If Orange Wednesdays have lost their poise, but you’re still looking for films of horror, crime and comedic noise, then worry not, as this week, Wahab will woo you into enjoying a quiet night in with Impact‘s next best recommendations on Netflix.
ABCs of Death
ABCs of Death is a film you won’t soon forget. Its frank nature, simplistic premise and straightforward approach is something you rarely see in cinema. If you think this is a compliment, well, think again.
ABCs of Death is something I found by pure chance. I had accidentally clicked on the trailer when it popped up on my phone’s IMDb app. This trailer told me nothing, and the film itself was so narrowly distributed that I never saw it in cinemas. When it then appeared on my Netflix homepage, like a foreign uncle appearing at my door, I felt almost obliged to welcome it into my cinematic sphere.
ABCs of Death is an alphabetised anthology of 26 short films, with each letter acting as the start of the word for the method of onscreen death. The film does not ease you in slowly, but rather aims to discombobulate you from the get-go. The opening short is a clear signifier of the films to come: full of gore and sexualised violence.
This film is not for all. Its production values are perhaps that of the Syfy channel, with effects to boot, the deaths are not tremendously well-thought-out and the dialogue is wooden. However, the sheer brutality each director utilises and employs in their individual short is something to be admired. It’s fun, it’s playful and most of all, it’s entertaining. ABCs of Death is a film that will no doubt set you in fits of laughter and gasps of horror when you watch it.
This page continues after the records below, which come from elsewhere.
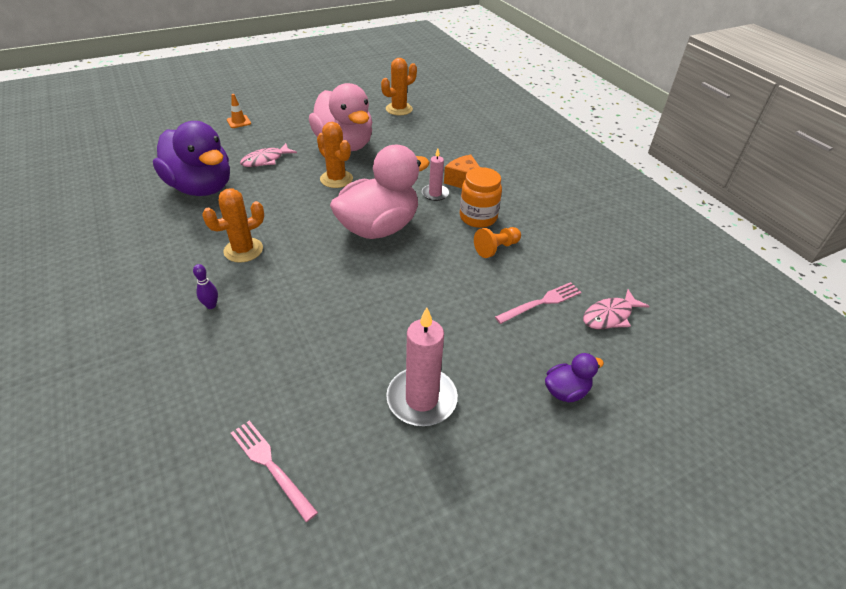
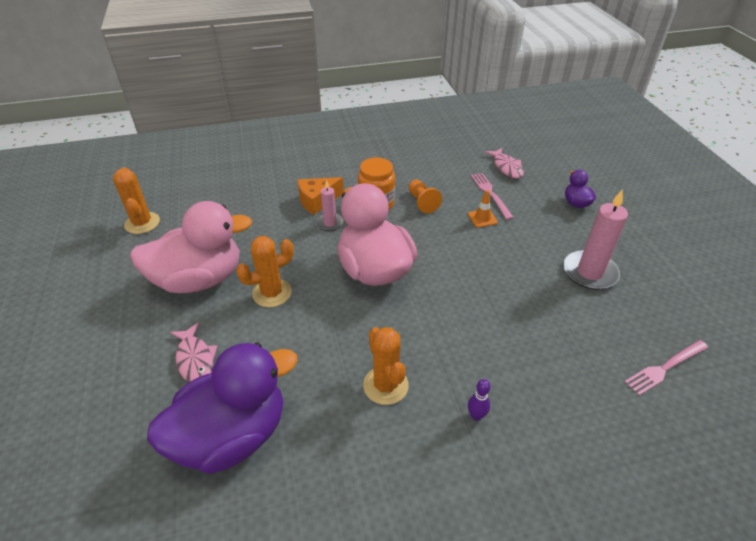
camera: 75 degrees left, 0 degrees up
(239, 122) = (62, 390): orange traffic cone -> orange traffic cone (482, 218)

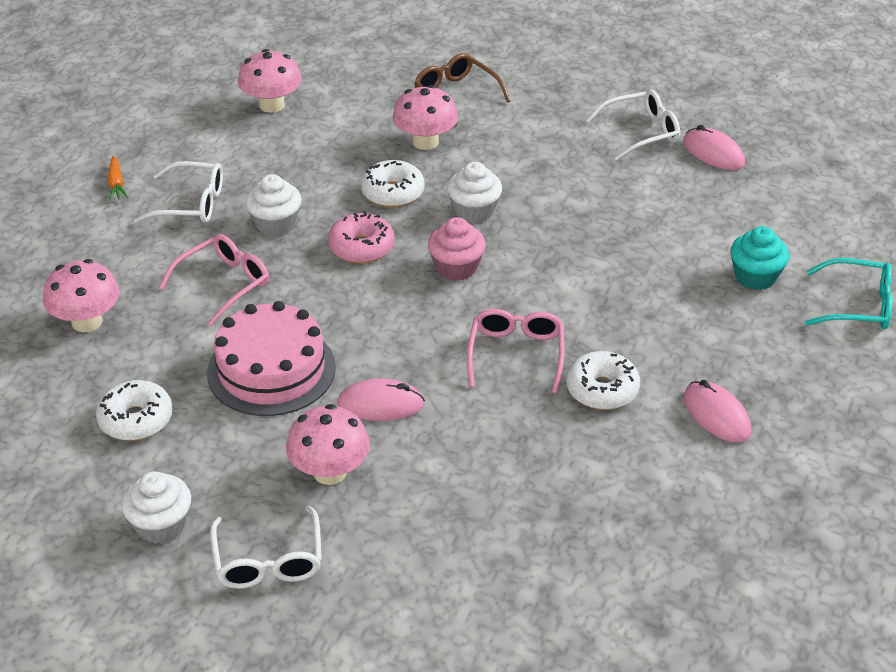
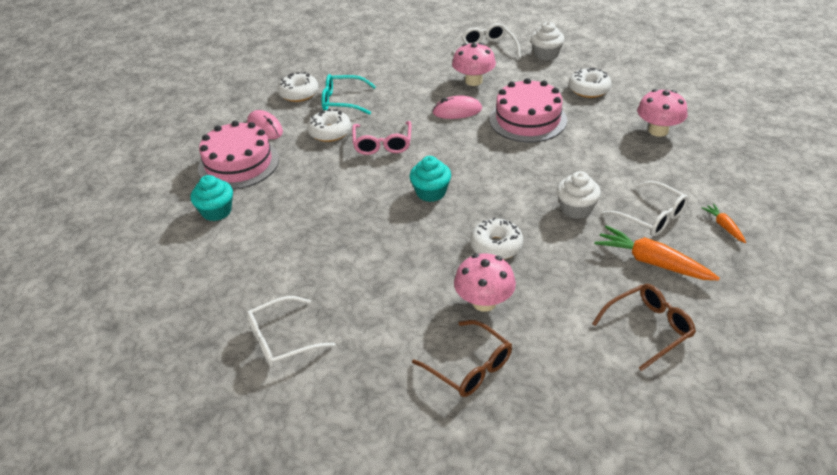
camera: 175 degrees right, 0 degrees up
(191, 204) = (651, 217): white glasses -> white glasses turned 135 degrees counterclockwise
(224, 284) = (587, 162): pink glasses -> none
(226, 158) = (652, 262): none -> orange carrot
(272, 105) = (648, 329): pink mushroom -> brown glasses
(361, 247) = (503, 198): pink donut -> none
(456, 267) = (431, 192): pink cupcake -> turquoise cupcake
(474, 211) = (426, 238): white cupcake -> none
(666, 490) = (299, 93): none -> white donut
(713, 153) = (218, 323): pink mouse -> none
(744, 349) = (238, 163): none -> pink cake
(857, 305) = (152, 199): turquoise glasses -> turquoise glasses (343, 101)

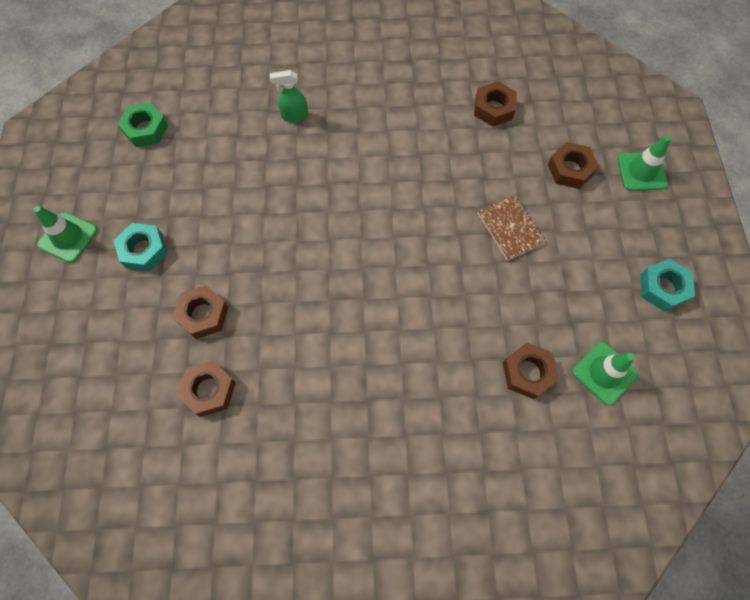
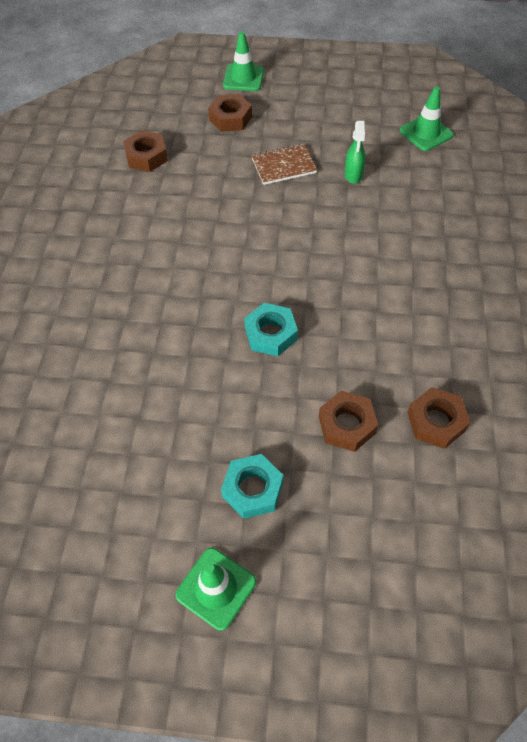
camera: 80 degrees left, 10 degrees down
(145, 129) = (64, 488): green nut -> none
(294, 116) = (99, 320): green spray bottle -> green spray bottle (353, 175)
(528, 373) = (424, 177): brown nut -> none
(663, 288) = (354, 88): turquoise nut -> turquoise nut (271, 334)

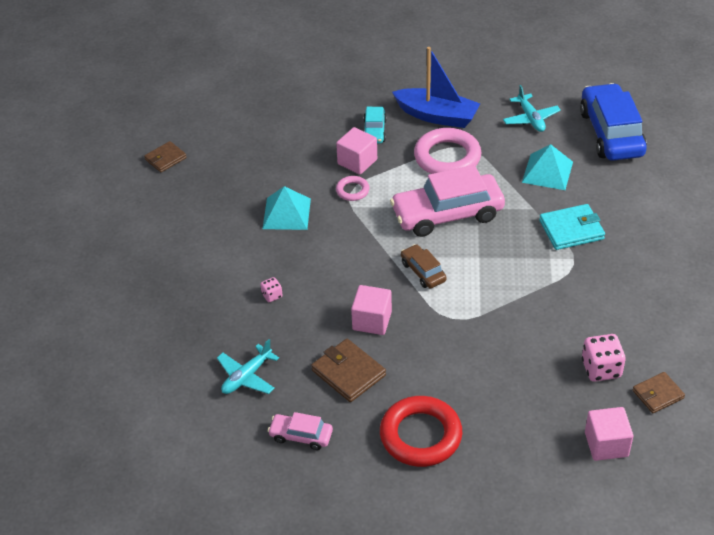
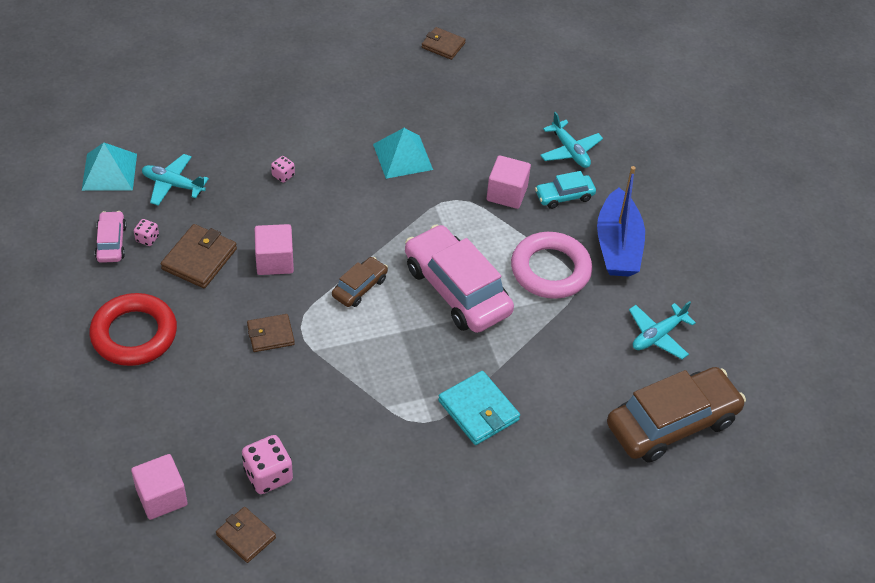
camera: 65 degrees right, 5 degrees up
(307, 407) = (147, 238): none -> pink dice
(327, 116) = (570, 151): none -> turquoise plane
(352, 191) = (459, 200): pink ring -> none
(454, 339) = (270, 335): none -> brown wallet
(547, 172) = (569, 369): turquoise pyramid -> turquoise pyramid (109, 171)
(611, 133) = (672, 423): blue car -> brown car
There is an Australian film revolution, and nobody knows about it.
Over the past ten years, some of the best films have been made by Australian directors. David Michôd’s Animal Kingdom and of course Andrew Dominik’s Assassination of Jesse James by the Coward Robert Ford and Killing Them Softy are at the forefront of this revolution. These directors create visceral, original and dynamic pieces of cinema that put much of the so-called “creatives” in American film to shame. They have brought over their style and storytelling methods to create a new strand of filmmaking.
This revolution began with Chopper, the 2000 independent micro-budget film that ushered star Eric Bana to the foreground of the world stage, and more importantly, brought Andrew Dominik to wider attention. Chopper tells the pseudo-biography of Mark Brandon “Chopper” Reed, a notorious criminal of the Australian underworld.
The film, unlike any on this list, is performed with an actor at the top of his game. The direction is clever, clean and always interesting. The characters are all rancid beings, but somehow you enjoy the snide company of Reed himself and his misfit gang of heroin addicts and friends.
Chopper is something new, and if you’re yet to see it, well, it’s something different if you’re seeking an alternative Netflix experience.
I often start a conversation by simply saying: “Have you seen Movie 43?” There are two distinct responses I’ve received: (a) “Never mention that film, I saw it and it broke me” and (b) “No, what is it about?” Let’s pretend you, the reader, fall into the latter category and haven’t already gauged your eyes out after watching the movie.
It’s true to say that Movie 43 is something of a spectacle. The main plot, which is so ham-handedly shoved in our face between each short piece that you can’t forget it, is about a group of teenagers who are searching for the illusive Movie 43: the most banned film in the world. The films that the teenagers watch along their excavation of the internet make up the anthology of short films.
The shorts star major actors who were surely blackmailed into appearing. If there is anything encouraging to say about this film, it’s that the casting director is the best around, with Halle Berry, Hugh Jackman and Emma Stone among the star-studded ensemble.
The films are crude, horribly made, and just shameful. However, it’s not true to say that pleasure cannot be taken from this film. The sheer cringe factor is the driving force behind Movie 43. While I’m not saying this is some Gaspar Noé (if you don’t know who that is, well, that is something you should Google after this claptrap of wince) masterpiece, there is humour in the bad taste that is exhibited by the cast of Oscar winning thespians.
I assure you, while Movie 43 may not sound like a clear-cut movie night in, you will thank me for making you watch it. After your breakdown of course.